Virginia UCC joins indigenous community in response to COVID-19 pandemic
Members of a Virginia church community are reaching out to family and friends in their home country as they try to navigate the difficulties presented by the coronavirus pandemic.
Four members of the Ixil community in the Virginia suburbs of Washington, D.C., broadcast a live video on Facebook March 17, with prayers and health information for their family and friends here and in Guatemala.
They are reaching out to hundreds of families whose first language is Mayan Ixil and are among those served by the Centreville Immigration Forum, founded by Wellspring United Church of Christ in Centreville and supported by many area community partners since 2010.
Geronimo, who was a community leader in Guatemala under threat for human rights work before fleeing to the U.S., said “there is a lot of stress in the community here. Several people came to me declaring they are going to get a plane ticket and go home, but I told them it is not a good time to fly. We need good information about how to protect ourselves here.”
Shortly after, Guatemala closed its borders to all flights from the United States.
Geronimo also talked about how the fears of the virus bring back to indigenous Guatemalans the trauma that led to their difficult journeys away from home and remind them of their separation from family and culture. All live in the shadow and family memory of the long civil war that targeted indigenous Mayans, and brought the death of about 200,000 people and the displacement of many more.
“They remember the threats of epidemic disease that were part of the campaign against the Ixil people,” said Geronimo.

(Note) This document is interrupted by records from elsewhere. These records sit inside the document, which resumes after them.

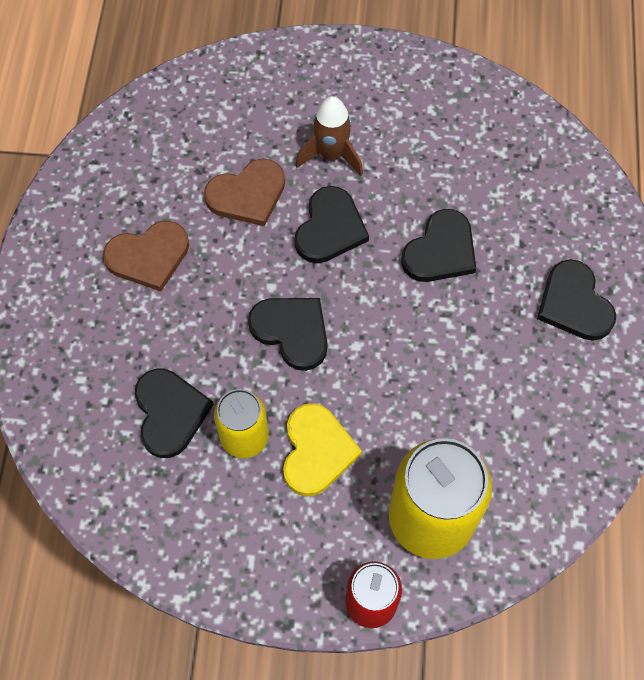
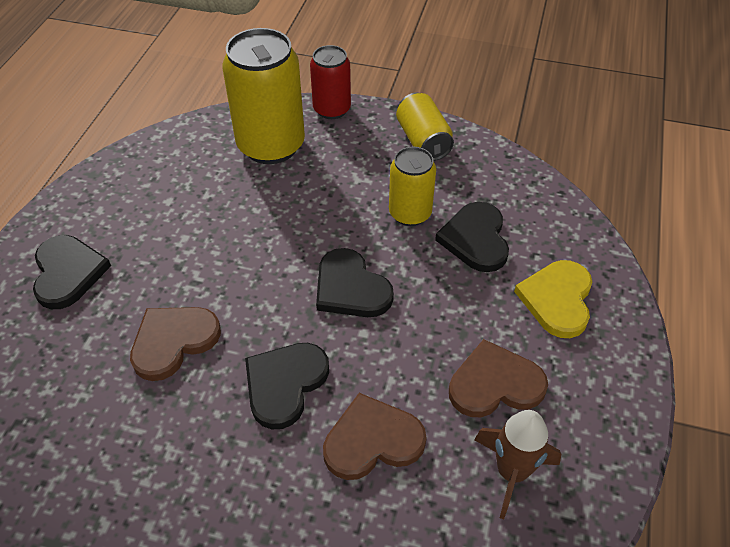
camera: 170 degrees left, 15 degrees down
(241, 561) = (423, 141): none -> yellow can
(316, 451) = (349, 196): yellow heart -> yellow heart (557, 299)
(331, 155) = (256, 478): brown rocket -> brown rocket (511, 472)
(440, 250) = (173, 341): black heart -> brown heart

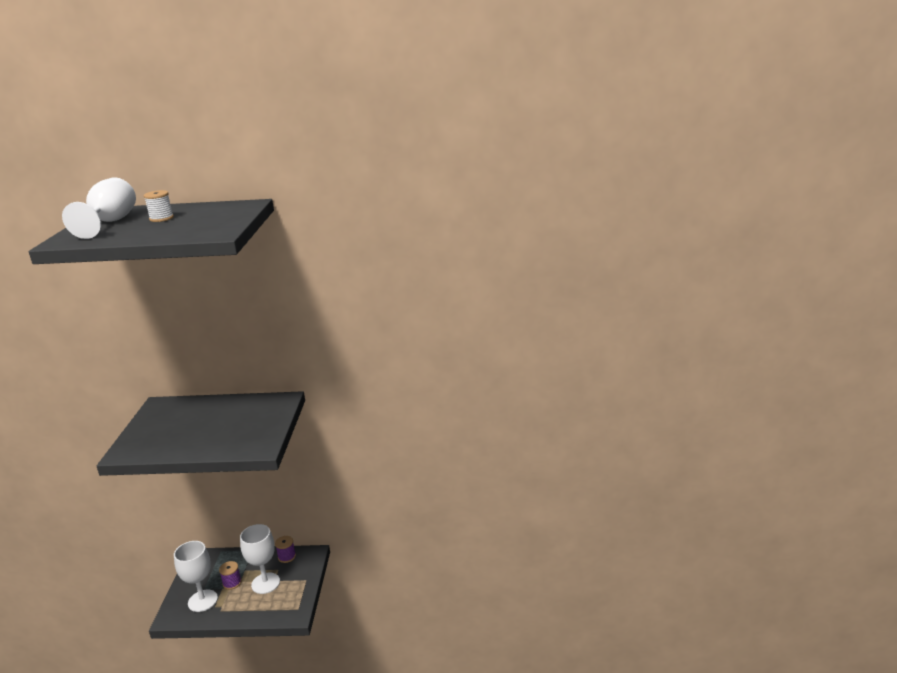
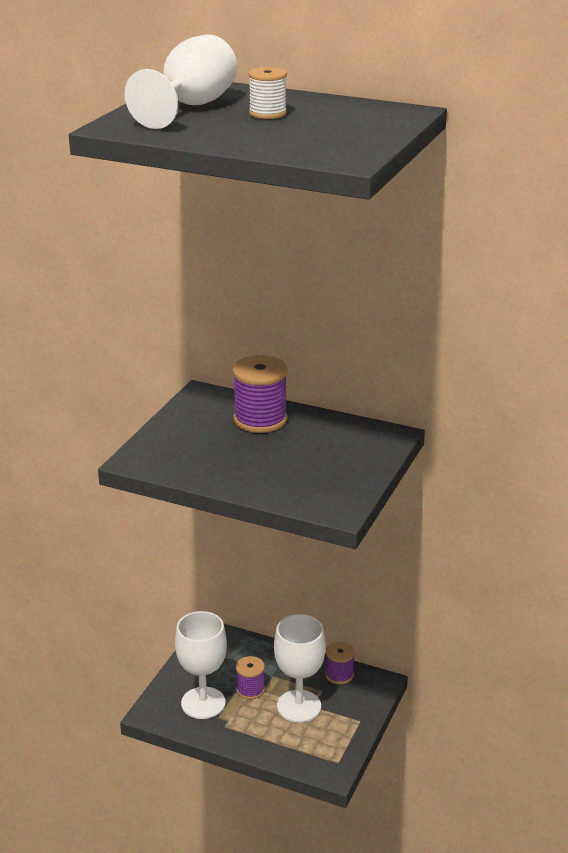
camera: 20 degrees right, 5 degrees up
(200, 409) = (260, 419): none -> purple spool

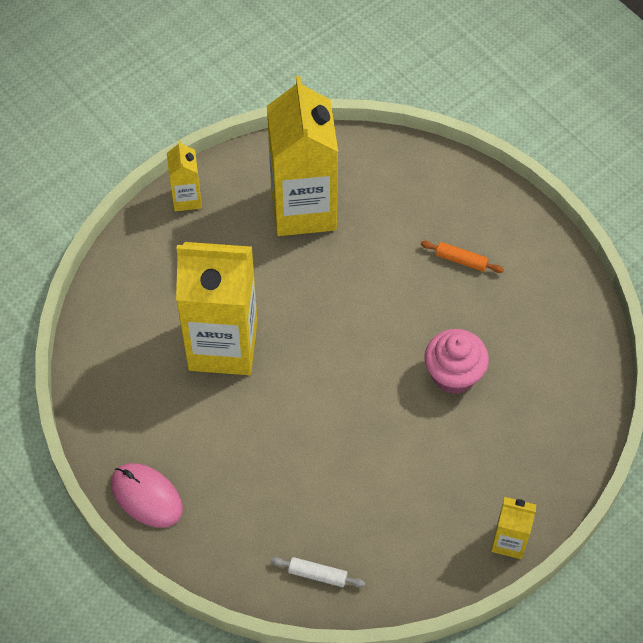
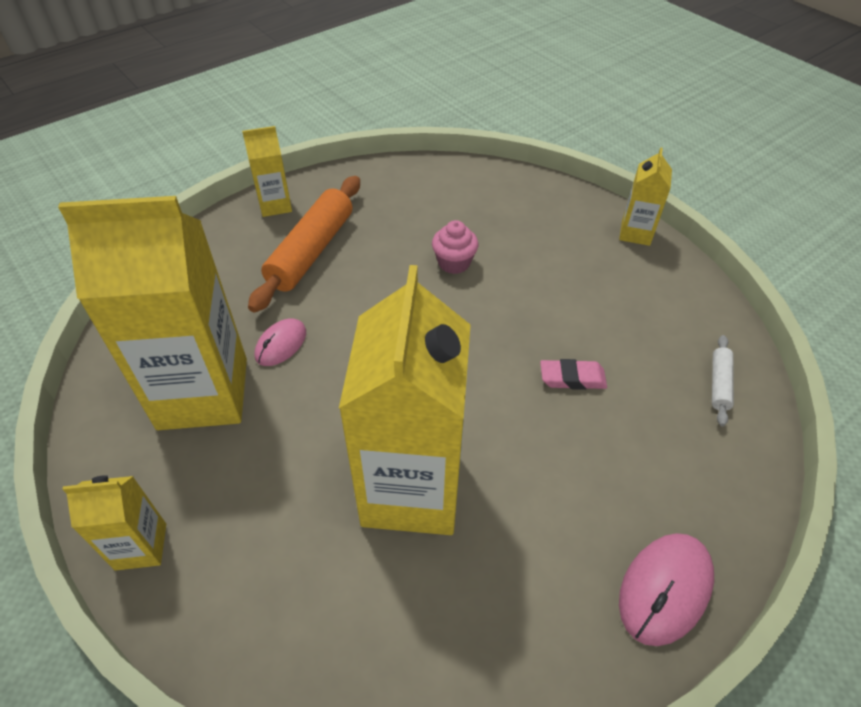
camera: 90 degrees left, 10 degrees down
(322, 460) = (572, 378): none -> pink eraser
(352, 251) = (281, 344): none -> pink mouse
(453, 374) = (454, 263): pink cupcake -> pink cupcake, size x0.67
(461, 260) = (311, 251): orange rolling pin -> orange rolling pin, size x2.14
(522, 224) = (275, 205): none -> yellow carton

Brayan, an Ixil youth and member of Wellspring UCC, took part in the broadcast and later helped to deliver emergency food to local families. “Maseca (for tortillas) will keep people going in the emergency,” he said. Several other Wellspring congregants are helping others get emergency food, and are providing transportation to clinics for critical medical needs (not related to the virus).
During the broadcast, Geronimo and three other community members spoke in Ixil and Spanish about the health measures recommended by the Centers for Disease Control. They also prayed for God’s presence with the community as they face layoffs and increased food and child-care demands while schools are closed. Most work as day-laborers or in restaurants and food stores, and now these jobs are shifting across the country. Day laborers typically have few savings at the end of the winter.
There have been no cases of the virus in the Centreville indigenous community, but there is slow-down in activity. The Centreville Labor Resource Center, founded by the Forum about nine years ago, began changing its operations this week because of COVID-19. Skills training and English as a second language classes ended a week ago, and Center staff is doing job placement through phone and email. The virus also halted most of the community-building that takes place daily while workers wait for jobs, talk, play checkers, message their families back home, take classes and share information.
On Sunday, March 22, Wellspring UCC live streamed its monthly bi-lingual worship in English and Spanish on Facebook, with prayers for all of those affected by the fears and displacement of the coronavirus pandemic, both here and abroad.
Alice Foltz, a member of Wellspring UCC, is a UCNews contributor.